The thread isn’t about who is getting forced to do what. It’s about the bigotry (or not) itself and the justification (or not) of sincere religious belief. Whether the (possibly) bigoted person is forced to bake a cake, hire someone, rent an apartment to someone, work with someone, have someone in the family, or just live near a gay/Black/Jewish/whatever couple is besides the point.

That is, “given Joe has said/done seemingly bigoted things about gays/Jews/Blacks, does his having a sincere belief that gays/Jews/Blacks are icky/sinful/inferior/whatever matter to your assessment of his bigotry”.

I’m not sure who else can.

Right, a choice as to whether or not to break the law, not a choice in whether or not to serve someone.

That would actually be discrimination. If I am a hotel, and I only rent out dirty and disrepair rooms to guests of a protected class, then that is actionable as well.

I don’t pay more than my CPA tells me I need to pay. But I also don’t tell him to create shell corporations to hide my money. I don’t do things with the incentive of decreasing my tax burden. There are those of the mindset that they would be willing to pay their tax attorney $1000 to avoid paying $100 in taxes.

True, certain people. People that want to harm or see harm come to others, and will still try to cause harm to others while trying to pretend to be operating within the rules.

We are forced to wear clothes, pretty much everywhere we go. I don’t see people regularly dressing poorly in order to show their objection to this.

In the case of the baker, he was violating a state law, not a national law. He was found to be in the clear specifically because it was not a national law.

What is “it” here? Discrimination or anti-discrimination policies?

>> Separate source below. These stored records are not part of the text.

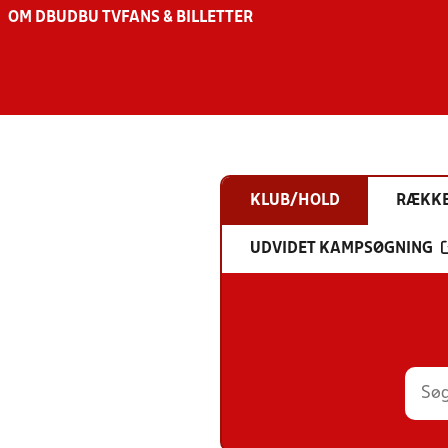
OM DBU
DBU TV
FANS & BILLETTER
KLUB/HOLD
RÆKK
UDVIDET KAMPSØGNING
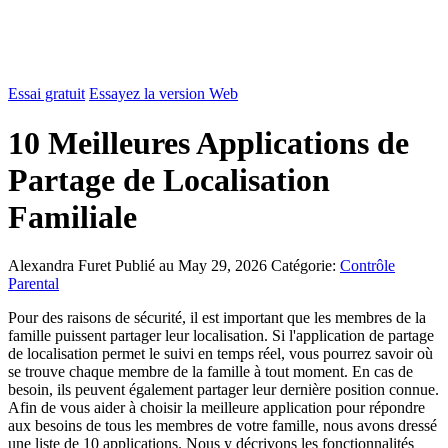
Essai gratuit
Essayez la version Web
10 Meilleures Applications de
Partage de Localisation
Familiale
Alexandra Furet
Publié au May 29, 2026
Catégorie:
Contrôle
Parental
Pour des raisons de sécurité, il est important que les membres de la
famille puissent partager leur localisation. Si l'application de partage
de localisation permet le suivi en temps réel, vous pourrez savoir où
se trouve chaque membre de la famille à tout moment. En cas de
besoin, ils peuvent également partager leur dernière position connue.
Afin de vous aider à choisir la meilleure application pour répondre
aux besoins de tous les membres de votre famille, nous avons dressé
une liste de 10 applications. Nous y décrivons les fonctionnalités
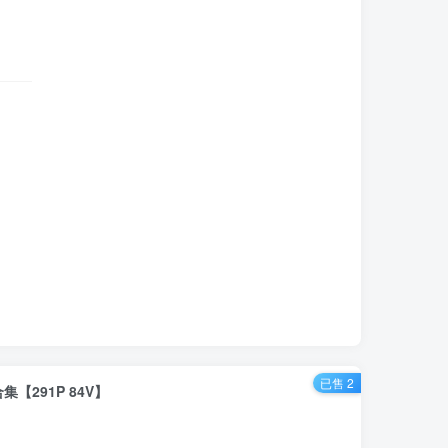
已售 2
291P 84V】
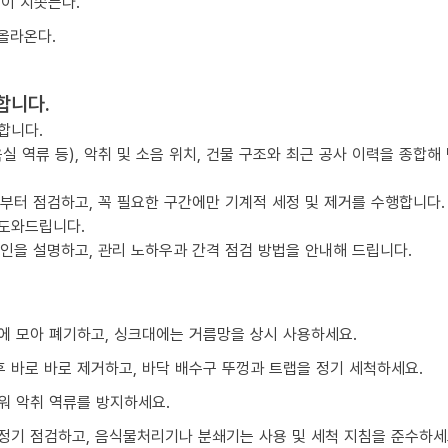
물이 치솟는다.
올라온다.
합니다.
합니다.
실 역류 등), 악취 및 소음 위치, 건물 구조와 최근 공사 이력을 종합해
점부터 점검하고, 꼭 필요한 구간에만 기계적 세정 및 제거를 수행합니다.
 도와드립니다.
요인을 설명하고, 관리 노하우과 간격 점검 방법을 안내해 드립니다.
에 모아 폐기하고, 싱크대에는 거름망을 상시 사용하세요.
 바로 바로 제거하고, 바닥 배수구 뚜껑과 트랩을 정기 세척하세요.
워 악취 역류를 방지하세요.
정기 점검하고, 음식물처리기나 분쇄기는 사용 및 세척 지침을 준수하세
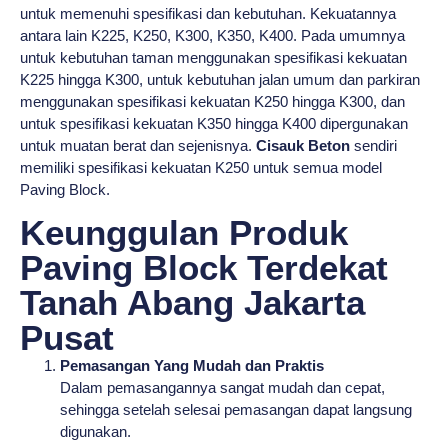
untuk memenuhi spesifikasi dan kebutuhan. Kekuatannya
antara lain K225, K250, K300, K350, K400. Pada umumnya
untuk kebutuhan taman menggunakan spesifikasi kekuatan
K225 hingga K300, untuk kebutuhan jalan umum dan parkiran
menggunakan spesifikasi kekuatan K250 hingga K300, dan
untuk spesifikasi kekuatan K350 hingga K400 dipergunakan
untuk muatan berat dan sejenisnya.
Cisauk Beton
sendiri
memiliki spesifikasi kekuatan K250 untuk semua model
Paving Block.
Keunggulan Produk
Paving Block Terdekat
Tanah Abang Jakarta
Pusat
Pemasangan Yang Mudah dan Praktis
Dalam pemasangannya sangat mudah dan cepat,
sehingga setelah selesai pemasangan dapat langsung
digunakan.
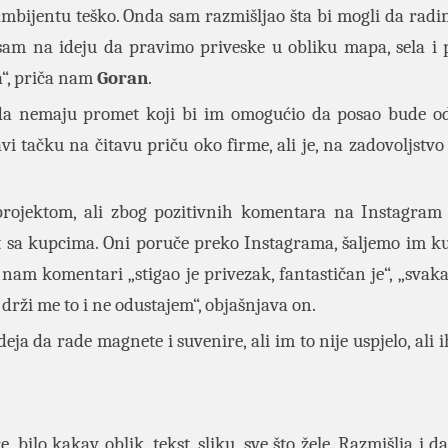
m ambijentu teško. Onda sam razmišljao šta bi mogli da radi
 sam na ideju da pravimo priveske u obliku mapa, sela i
a“, priča nam
Goran
.
e da nemaju promet koji bi im omogućio da posao bude odr
vi tačku na čitavu priču oko firme, ali je, na zadovoljstv
projektom, ali zbog pozitivnih komentara na Instagram 
t sa kupcima. Oni poruče preko Instagrama, šaljemo im k
nam komentari „stigao je privezak, fantastičan je“, „svaka
 drži me to i ne odustajem“, objašnjava on.
deja da rade magnete i suvenire, ali im to nije uspjelo, ali i
 bilo kakav oblik, tekst, sliku, sve što žele. Razmišlja i d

That’s just what laws are. Does it feel wrong to come to a stop at an intersection, just because there is a sign or a light telling you to? To not cruise through school zones at 100 MPH, just because the government is telling you to?

And sure, I’ll do an occasional rolling stop, or maybe 22 in that 20 school zone, but I’m aware that I am breaking the law, and that there may be consequences to it. If I am caught, then whining that it’s not fair that, and that the govt shouldn’t tell me what to do is a poor defense.

Well, no, a choice to do something is not bigotry on its face. However, choosing not to serve someone because of who they are is bigotry, religious objection or no.

And you aren’t forced to do that. No one forces anyone to open a wedding bakery. If I asked you to bake me a cake for my SSM wedding, you could refuse for any reason at all, including the fact that you don’t bake wedding cakes.

But, if someone makes the choice to sell to the public, then they should not be allowed to discriminate on which part of the public that they will serve. Religious objection or not.

It seems to me that the act of discrimination is bigotry in and of itself.

~Max

Why would anybody need to be “forced” to treat their customers in a non-bigoted fashion, if they’re not bigoted?

That’s kind of the point. I guess i am arguing without pre-sight or ESP, that the refusal of service isn’t necessarily bigoted, it is simply a refusal of service.

Unless of course there is evidence otherwise. The premise of this thread is that bigots are bigots prior to justifying it by religion.

I have said many times, that cannot be known. Cake baker , delivery service, are all the same. Without knowing the motivations of people, you simply can’t make a blanket statement like that.